◆ **TASK LIST**:
(1) According to the ZooKeeper thread below, how many requests per second can a single core machine running a standalone ZK ensemble still process?
(2) For each statement, say whether the ZooKeeper thread below supports it, and quote the words that decide it: (a) Write performance improves as ZK servers are added. (b) At stumbleupon, several clusters share the same quorum. (c) The poster asking about the minimum number of zookeepers currently runs 3 zookeepers on xen os.

[EXCERPT]

Write performance actually _decreases_ as you add ZK servers, while read 
performance increases modestly: http://bit.ly/9JEUju

See this page for a recent survey I did looking at operational latency 
with both standalone server and an ensemble of size 3: 
http://bit.ly/4ekN8G You'll notice that a single core machine running a 
standalone ZK ensemble (1 server) is still able to process 15k requests 
per second. This is orders of magnitude greater than what hbase 
currently uses ZK for (may change in future). (background: 
http://bit.ly/csQLQ5)

Patrick

Micha? Podsiad?owski wrote:
> Hey all,
> I was asking about minimum number of zookeepers and usually everybody was
> saying odd number >=3. Are there any reasons for this. Have you encounter
> any problems from single zookeeper?  As far as know already hbase is doing
> very very little operations using zookeeper so load on it is insignificant.
> If I have only one master and one namenode i do have 2 SPOF so another one
> is not a big deal.  Currently we have 3 zookeepers running on xen os with
> datanode/hregion on physical machine.
> Can someone advice something?
> 
> Thanks,
> Michal
>

Re: HBase Insert Performance

Posted by Jean-Daniel Cryans <jd...@apache.org>.

If you have 1 cluster and it's very small, as you point out HBase isn't
intense on ZK (yet) so using only 1 ZK is ok.

Another setup like we have here at stumbleupon is multiple clusters using
the same quorum. In this case it makes sense to get 3 or 5 nodes and in our
case the hardware is beefy enough so that they coexist with some slave
processes.

J-D

2010/2/12 Michał Podsiadłowski <po...@gmail.com>

> Hey all,
> I was asking about minimum number of zookeepers and usually everybody was
> saying odd number >=3. Are there any reasons for this. Have you encounter
> any problems from single zookeeper?  As far as know already hbase is doing
> very very little operations using zookeeper so load on it is insignificant.
> If I have only one master and one namenode i do have 2 SPOF so another one
> is not a big deal.  Currently we have 3 zookeepers running on xen os with
> datanode/hregion on physical machine.
> Can someone advice something?
>
> Thanks,
> Michal
>

Re: HBase Insert Performance

Posted by Michał Podsiadłowski <po...@gmail.com>.

Hey all,
I was asking about minimum number of zookeepers and usually everybody was
saying odd number >=3. Are there any reasons for this. Have you encounter
any problems from single zookeeper?  As far as know already hbase is doing
very very little operations using zookeeper so load on it is insignificant.
If I have only one master and one namenode i do have 2 SPOF so another one
is not a big deal.  Currently we have 3 zookeepers running on xen os with
datanode/hregion on physical machine.
Can someone advice something?

Thanks,
Michal

Re: HBase Insert Performance

Posted by Gaurav Vashishth <va...@gmail.com>.

[/EXCERPT]
[DATA EXTRACTS]

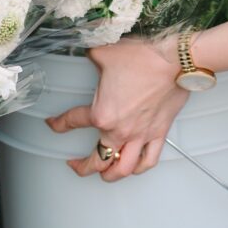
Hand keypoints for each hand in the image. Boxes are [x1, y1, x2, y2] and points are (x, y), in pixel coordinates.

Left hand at [45, 35, 188, 181]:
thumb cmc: (143, 58)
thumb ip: (90, 56)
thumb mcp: (104, 52)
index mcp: (102, 113)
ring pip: (122, 169)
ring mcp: (140, 136)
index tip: (53, 125)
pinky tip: (135, 167)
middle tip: (75, 165)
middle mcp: (119, 131)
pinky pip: (149, 160)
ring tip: (104, 175)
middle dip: (82, 167)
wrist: (175, 61)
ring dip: (110, 175)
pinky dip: (140, 168)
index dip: (58, 124)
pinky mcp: (159, 134)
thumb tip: (87, 53)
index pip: (72, 122)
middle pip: (97, 160)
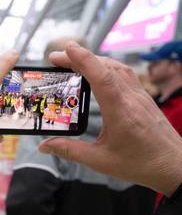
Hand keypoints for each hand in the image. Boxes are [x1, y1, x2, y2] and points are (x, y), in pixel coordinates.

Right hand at [40, 42, 181, 196]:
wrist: (172, 165)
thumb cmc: (141, 164)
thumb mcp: (100, 161)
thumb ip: (70, 151)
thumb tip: (45, 146)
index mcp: (121, 112)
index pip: (101, 77)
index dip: (83, 60)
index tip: (66, 49)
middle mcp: (132, 99)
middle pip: (106, 67)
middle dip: (80, 57)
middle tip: (56, 57)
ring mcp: (140, 96)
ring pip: (116, 68)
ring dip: (94, 60)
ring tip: (73, 61)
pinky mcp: (143, 98)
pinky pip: (124, 75)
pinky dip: (106, 67)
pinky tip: (97, 72)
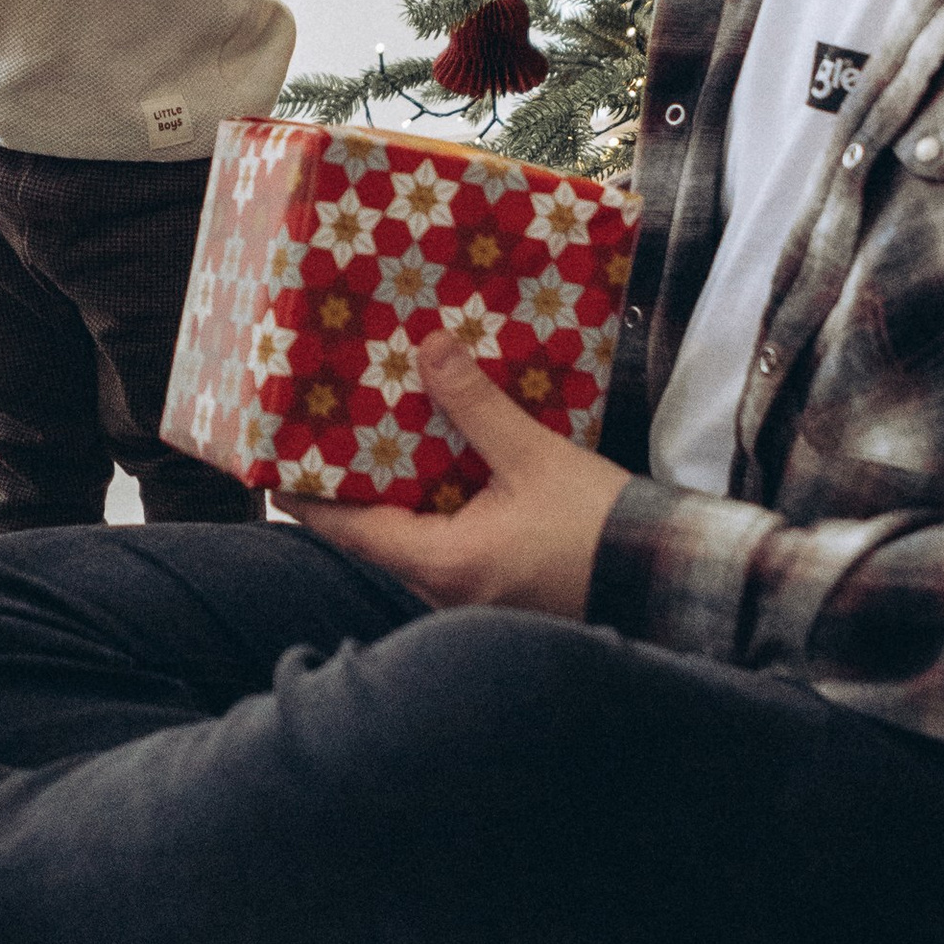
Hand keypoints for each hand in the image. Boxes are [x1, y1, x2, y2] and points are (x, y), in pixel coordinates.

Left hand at [286, 333, 631, 621]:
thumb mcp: (535, 456)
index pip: (348, 529)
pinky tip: (442, 467)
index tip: (273, 466)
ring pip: (412, 540)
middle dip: (351, 486)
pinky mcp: (500, 588)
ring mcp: (472, 595)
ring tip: (379, 439)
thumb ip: (478, 405)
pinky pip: (448, 545)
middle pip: (375, 536)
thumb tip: (429, 347)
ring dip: (396, 495)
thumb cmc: (601, 526)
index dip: (305, 497)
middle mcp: (445, 590)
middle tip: (326, 436)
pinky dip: (435, 507)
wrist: (670, 578)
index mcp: (442, 564)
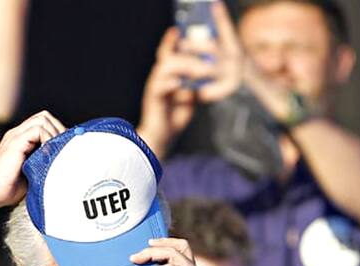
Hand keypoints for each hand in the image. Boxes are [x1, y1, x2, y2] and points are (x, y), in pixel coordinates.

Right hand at [0, 111, 64, 217]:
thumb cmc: (6, 188)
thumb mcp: (30, 172)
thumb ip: (42, 163)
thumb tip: (62, 163)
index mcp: (19, 140)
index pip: (42, 124)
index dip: (56, 132)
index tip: (67, 147)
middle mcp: (17, 134)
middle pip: (44, 117)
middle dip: (59, 129)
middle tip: (66, 146)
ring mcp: (15, 136)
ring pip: (43, 119)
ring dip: (55, 133)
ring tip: (58, 150)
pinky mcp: (15, 142)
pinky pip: (38, 129)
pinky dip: (48, 139)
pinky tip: (49, 154)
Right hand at [137, 27, 211, 158]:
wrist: (160, 139)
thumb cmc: (173, 119)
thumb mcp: (189, 98)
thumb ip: (194, 84)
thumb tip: (207, 74)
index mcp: (167, 77)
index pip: (168, 54)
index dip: (171, 42)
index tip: (178, 32)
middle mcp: (158, 79)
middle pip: (169, 58)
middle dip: (188, 57)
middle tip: (204, 62)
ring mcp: (154, 88)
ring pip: (164, 69)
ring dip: (182, 67)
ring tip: (197, 71)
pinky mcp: (152, 100)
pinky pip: (158, 87)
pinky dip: (170, 83)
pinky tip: (179, 84)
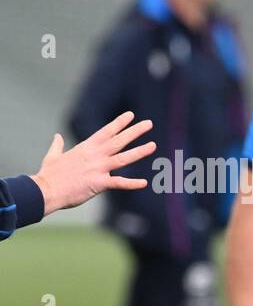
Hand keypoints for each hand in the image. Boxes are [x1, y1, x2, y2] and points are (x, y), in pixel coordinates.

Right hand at [31, 111, 155, 213]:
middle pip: (118, 141)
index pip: (106, 132)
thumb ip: (57, 146)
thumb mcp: (52, 156)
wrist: (45, 191)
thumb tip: (57, 136)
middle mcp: (94, 155)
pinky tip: (144, 183)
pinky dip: (132, 183)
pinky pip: (119, 183)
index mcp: (85, 148)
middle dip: (135, 131)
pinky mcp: (99, 183)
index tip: (131, 115)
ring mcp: (97, 169)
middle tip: (149, 123)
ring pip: (123, 158)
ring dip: (139, 152)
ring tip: (153, 145)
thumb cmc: (49, 175)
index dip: (119, 123)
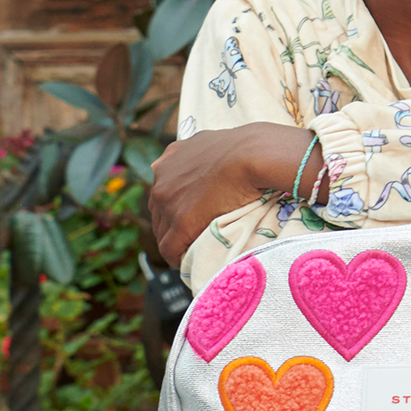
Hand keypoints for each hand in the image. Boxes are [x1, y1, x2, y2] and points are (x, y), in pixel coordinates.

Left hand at [149, 123, 320, 266]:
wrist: (251, 155)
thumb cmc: (246, 150)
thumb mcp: (215, 144)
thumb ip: (203, 153)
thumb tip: (209, 157)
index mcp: (170, 159)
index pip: (164, 192)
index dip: (175, 209)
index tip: (191, 221)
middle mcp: (162, 177)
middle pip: (159, 212)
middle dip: (172, 228)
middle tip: (190, 242)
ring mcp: (168, 200)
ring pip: (162, 232)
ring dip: (175, 245)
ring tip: (190, 256)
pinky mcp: (180, 221)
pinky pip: (169, 248)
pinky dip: (177, 259)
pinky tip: (188, 266)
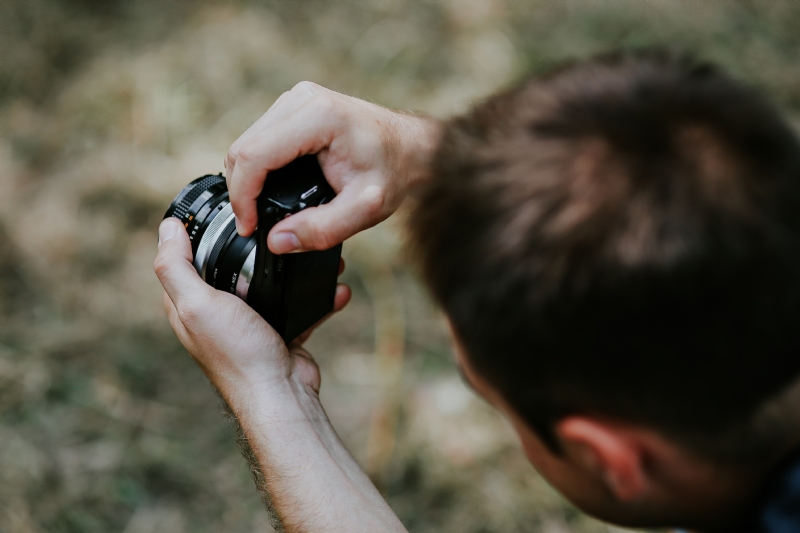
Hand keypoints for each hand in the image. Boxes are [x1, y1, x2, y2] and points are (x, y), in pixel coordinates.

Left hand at [153, 217, 350, 397]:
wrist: (281, 395)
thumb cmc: (238, 353)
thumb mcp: (197, 304)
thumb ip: (176, 267)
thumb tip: (166, 227)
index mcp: (189, 306)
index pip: (184, 259)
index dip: (196, 233)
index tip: (219, 208)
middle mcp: (217, 314)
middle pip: (231, 266)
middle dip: (252, 245)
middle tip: (272, 221)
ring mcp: (251, 323)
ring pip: (269, 283)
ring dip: (290, 268)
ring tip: (309, 249)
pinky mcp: (281, 331)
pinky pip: (298, 305)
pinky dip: (315, 295)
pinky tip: (333, 285)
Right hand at [225, 81, 440, 253]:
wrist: (412, 147)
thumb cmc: (394, 171)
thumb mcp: (366, 208)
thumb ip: (323, 229)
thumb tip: (277, 241)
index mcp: (319, 116)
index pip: (255, 155)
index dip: (243, 197)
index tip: (250, 227)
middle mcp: (302, 99)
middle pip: (244, 148)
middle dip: (242, 192)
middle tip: (255, 226)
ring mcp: (296, 99)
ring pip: (246, 143)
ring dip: (246, 180)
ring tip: (262, 212)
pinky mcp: (294, 107)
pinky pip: (259, 139)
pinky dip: (257, 168)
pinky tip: (271, 191)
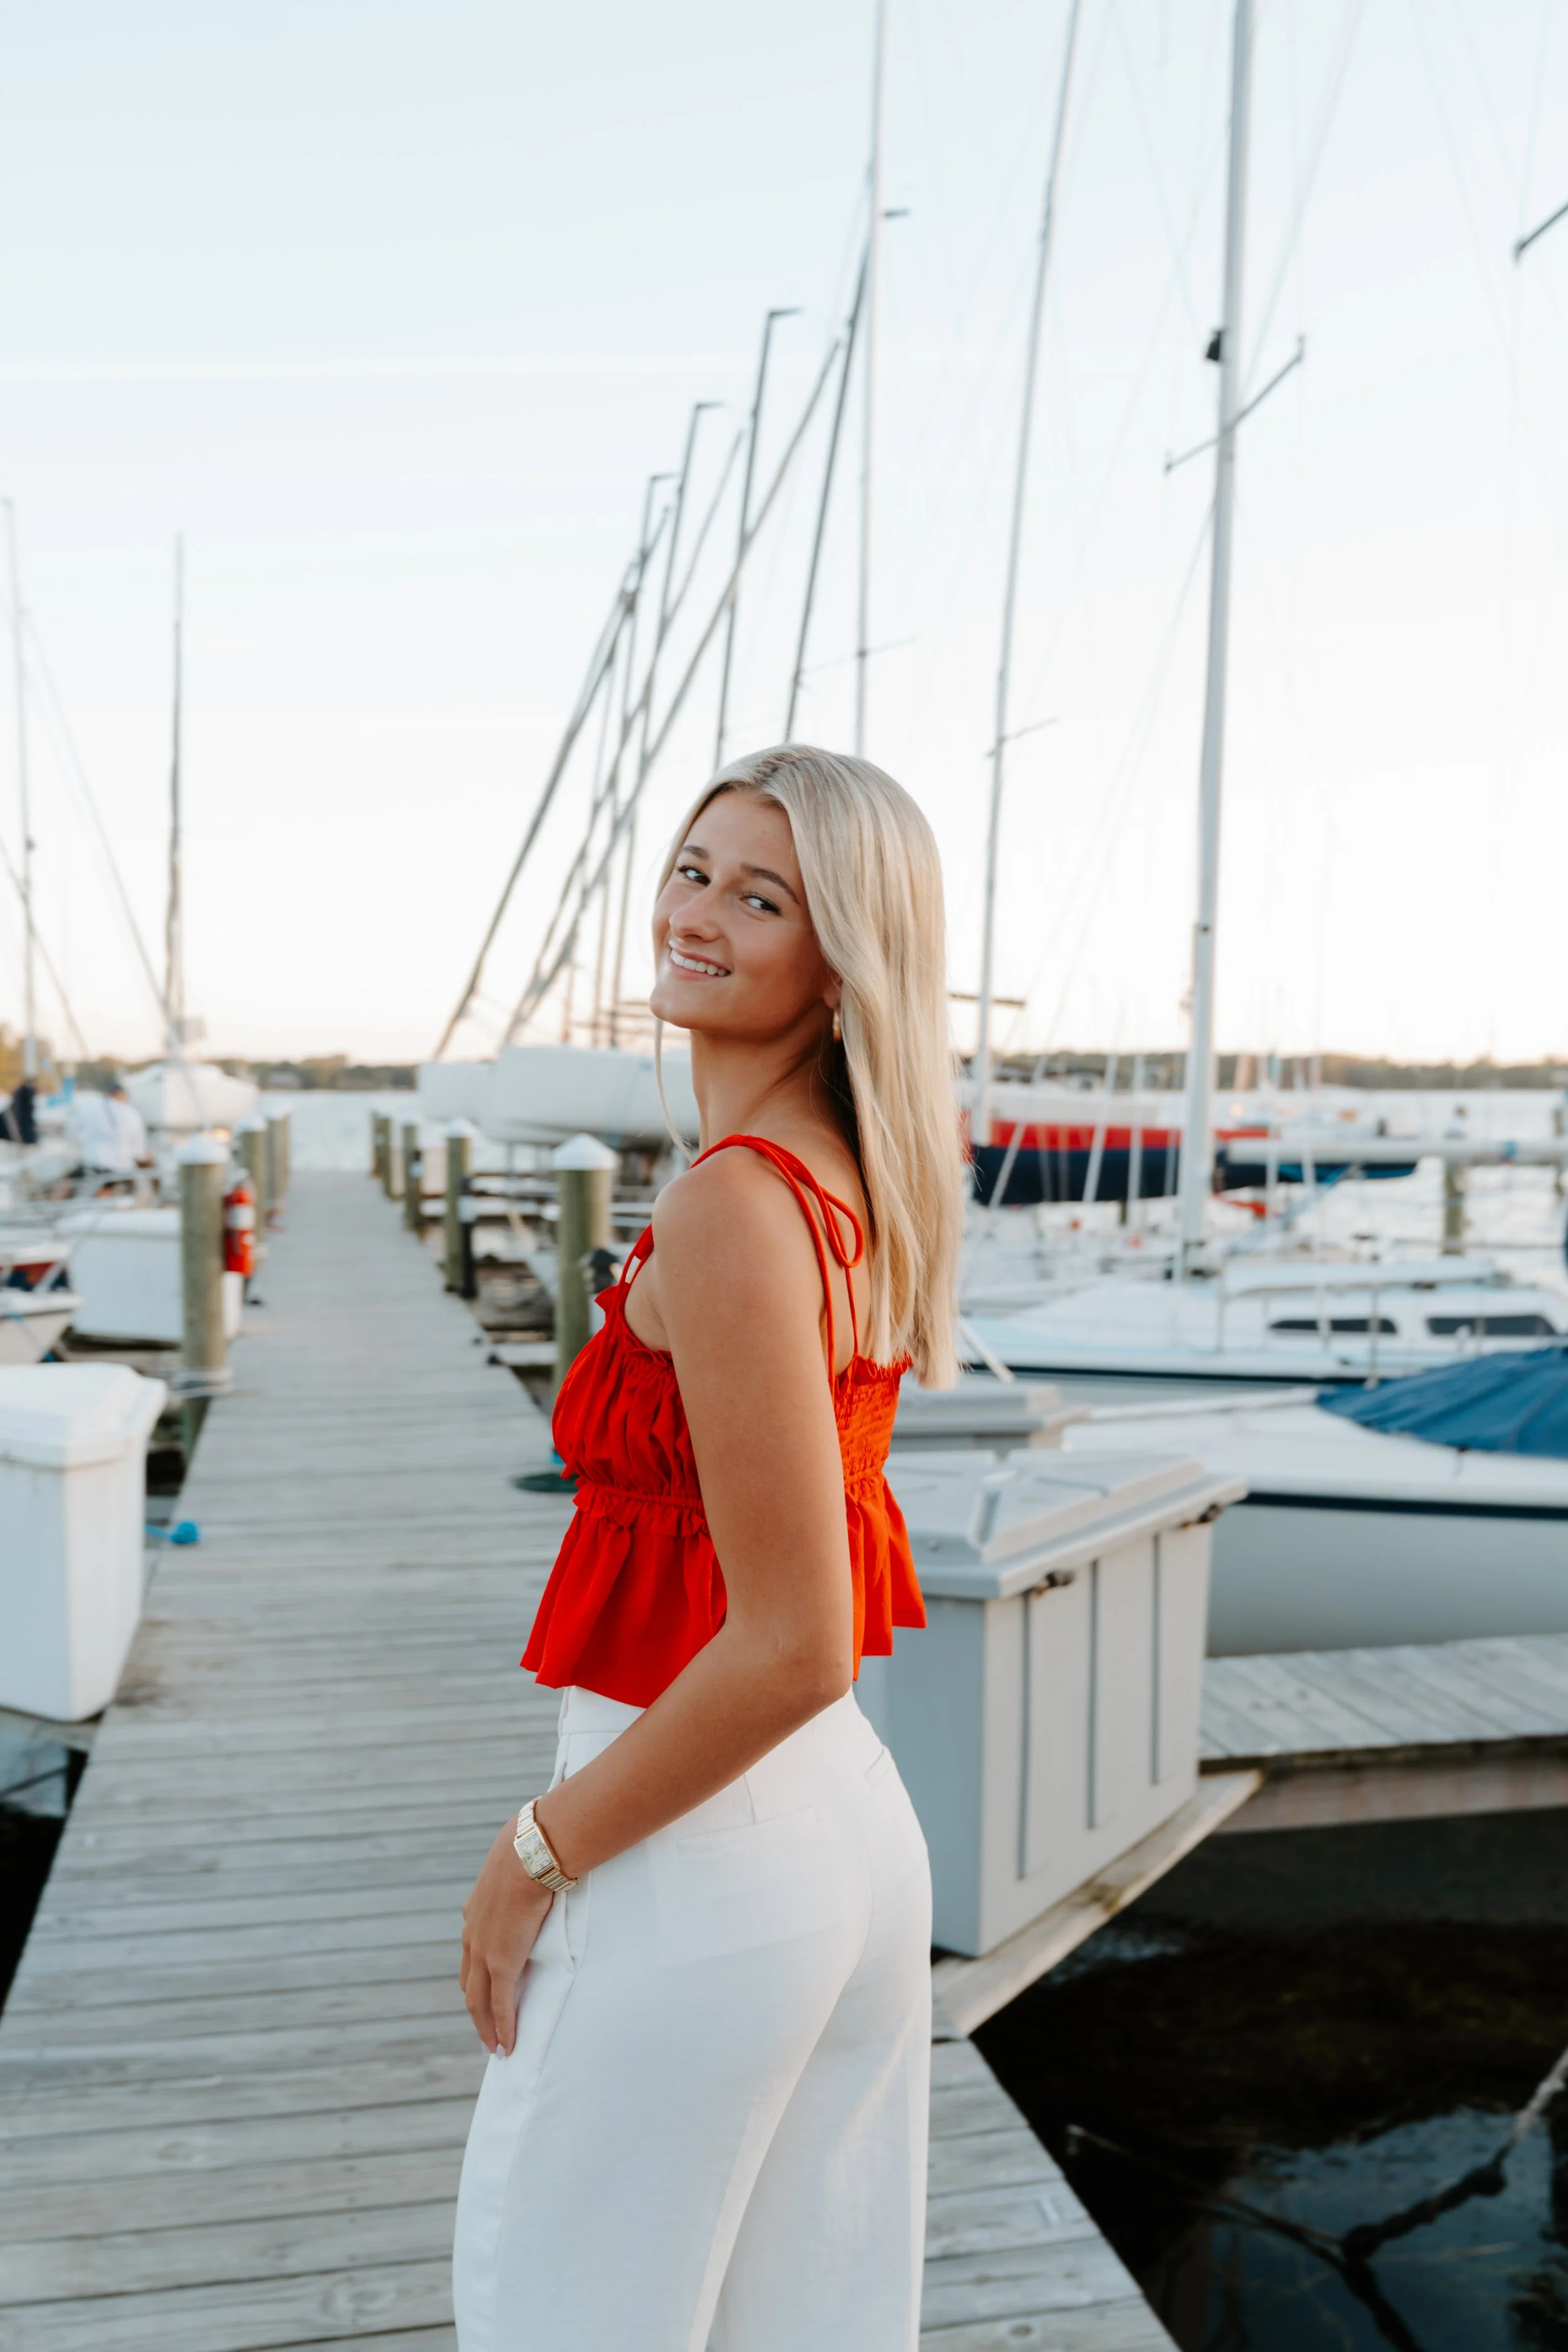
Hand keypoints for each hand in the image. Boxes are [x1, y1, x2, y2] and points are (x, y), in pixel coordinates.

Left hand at [460, 1818, 553, 2055]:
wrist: (530, 1853)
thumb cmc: (532, 1847)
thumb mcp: (518, 1862)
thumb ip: (524, 1872)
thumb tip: (546, 1857)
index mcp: (475, 1912)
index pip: (471, 1954)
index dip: (477, 1975)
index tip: (483, 1991)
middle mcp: (473, 1935)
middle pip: (469, 1983)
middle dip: (476, 2009)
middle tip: (484, 2031)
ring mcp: (484, 1952)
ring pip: (478, 2001)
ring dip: (486, 2027)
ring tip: (495, 2047)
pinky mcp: (502, 1965)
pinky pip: (500, 2006)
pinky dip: (502, 2029)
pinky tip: (507, 2046)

[/DATA EXTRACTS]

◆ **COMPLETED EXERCISE**:
(1) 15k requests per second.

(2)
(a) No: "Write performance actually _decreases_ as you add ZK servers"
(b) Yes: "multiple clusters using the same quorum"
(c) Yes: "Currently we have 3 zookeepers running on xen os"